In der Konsequenz steigen die Mieten - nach Zahlen von Fischer auf ein Allzeithoch bei den Spitzenmieten von 29 Euro/qm. C&W, E&V und Angermann sehen die gestiegene Spitzenmiete bei 27 Euro/qm bis 28 Euro/qm. Nur Savills errechnet einen Wert von unverändert 25,50 Euro/qm, jedoch eine um 4,4% auf 15,40 Euro/qm gestiegene Durchschnittsmiete. Die höchsten Mieten werden in den City-Projekten Alter Wall und Stadthöfe sowie im Hafencity-Projekt Watermark erreicht.

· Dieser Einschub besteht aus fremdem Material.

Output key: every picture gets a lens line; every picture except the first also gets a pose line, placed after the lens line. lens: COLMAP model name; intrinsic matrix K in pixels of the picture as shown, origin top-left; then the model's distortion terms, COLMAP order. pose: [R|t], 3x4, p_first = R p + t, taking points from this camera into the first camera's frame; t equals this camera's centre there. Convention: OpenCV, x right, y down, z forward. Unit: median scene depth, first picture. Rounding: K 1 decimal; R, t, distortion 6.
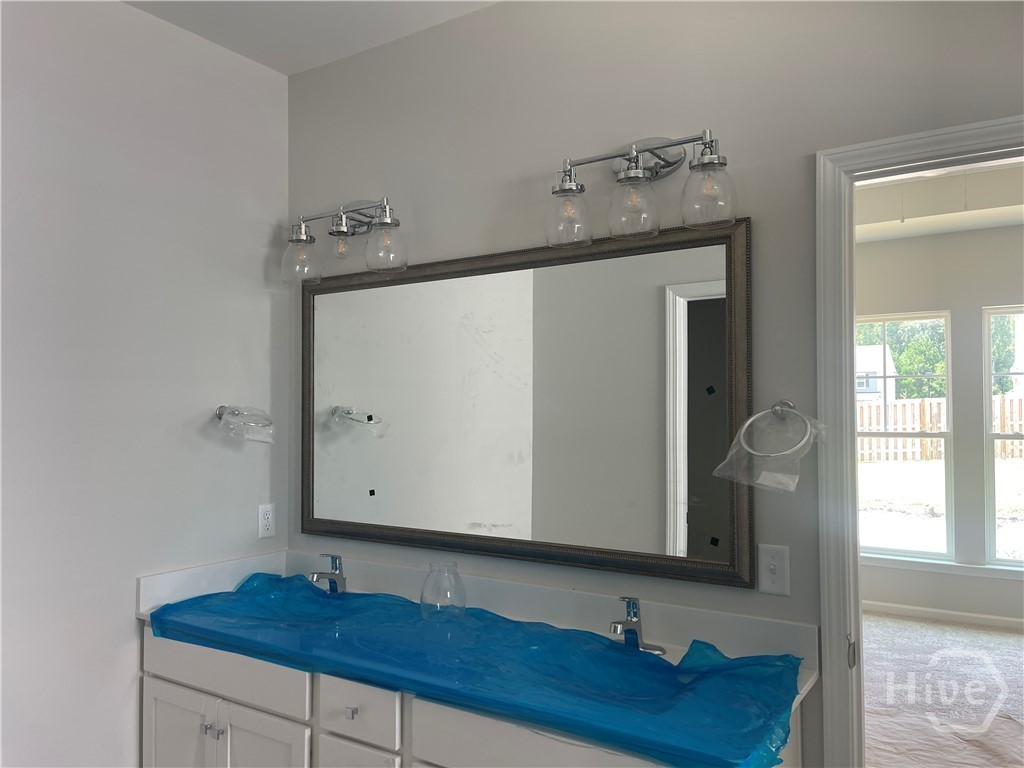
lens RADIAL K [[768.4, 0, 506.2], [0, 768.4, 393.3], [0, 0, 1]] dist [0.002490, -0.003020]
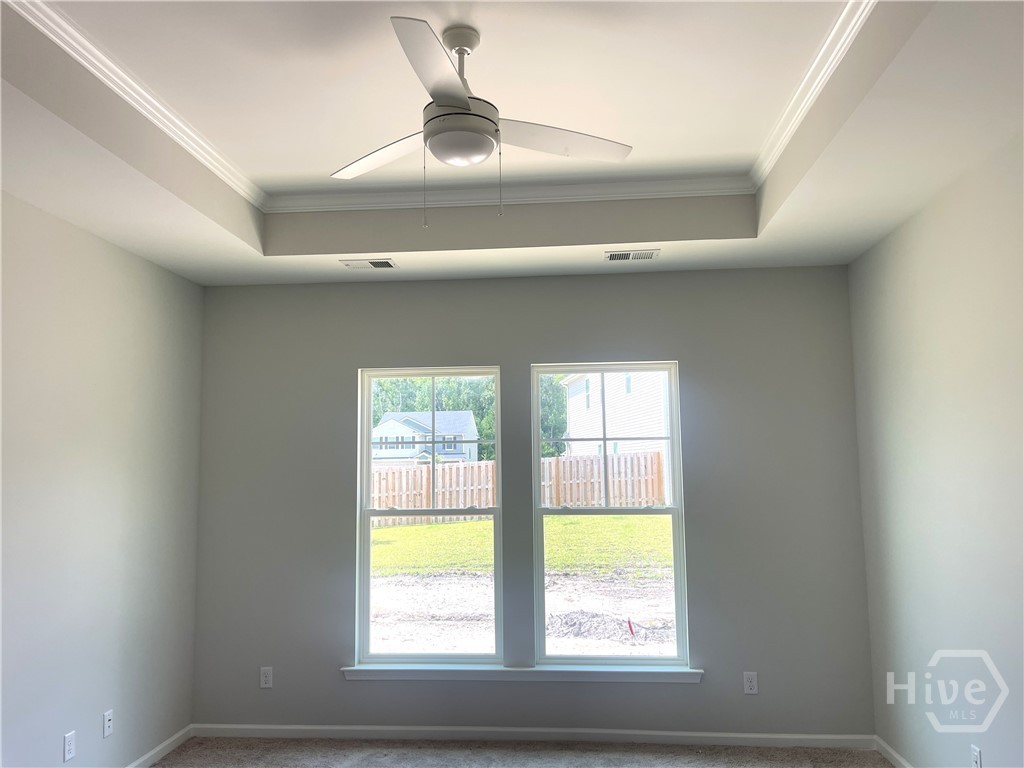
lens RADIAL K [[768.4, 0, 512.0], [0, 768.4, 387.3], [0, 0, 1]] dist [0.002490, -0.003020]
pose [[0.871396, 0.040411, 0.488913, 0.087919], [0.002640, 0.996201, -0.087045, -0.004183], [-0.490573, 0.077141, 0.867979, 0.127373]]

6% Marktanteil durch Coworkinganbieter

Bedingt durch den Eigennutzerbaustart von Beiersdorf ist erstmals die Industrie die stärkste Branche (E&V: 17,5%), gefolgt von Finanzwesen (14,6%) und Unternehmensnahen Dienstleistungen (12,9%). Als Preistreiber in der City agieren die Anbieter flexibler Arbeitsplatzkonzepte (Coworking und Co.). Nach Ansicht von Horstmann werden sie "mehr und mehr zum Mietwettbewerber konventioneller Unternehmen".

Nach Zahlen von C&W haben sie 2018 rund 33.000 qm gemietet. Mit einem Marktanteil von 6% liegen sie damit hinter den 7% von 2017. Absolut geht es sogar um einen Rückgang von 23%. "Sind die Suchkriterien der Betreiber für die Wunschimmobilie nicht zu 100% erfüllt, werden keine Kompromisse eingegangen", erklärt Matthias Huss, Niederlassungsleiter bei C&W in Hamburg. "Da solche Gesuche selten unter 3.000 qm beginnen, ist ein passendes Produkt in den zentralen Bürolagen mittlerweile Mangelware."

2019 wird Umsatz von 550.000 qm erwartet

BNPPRE erwartet für 2019/2020 die Fertigstellung von 337.000 qm Bürofläche, Savills gar von 470.000 qm. Beide jedoch erkennen eine Vorvermietungsquote von etwa zwei Dritteln der Fläche. "Eine Entspannung ist demnach vorerst nicht in Sicht", so Thorsten Körner, Niederlassungsleiter von Savills Hamburg. Wie andere Makler prognostiziert er für das laufende Jahr einen Umsatz von etwa 550.000 qm. Kraft hingegen sieht die Grenze bei 500.000 qm.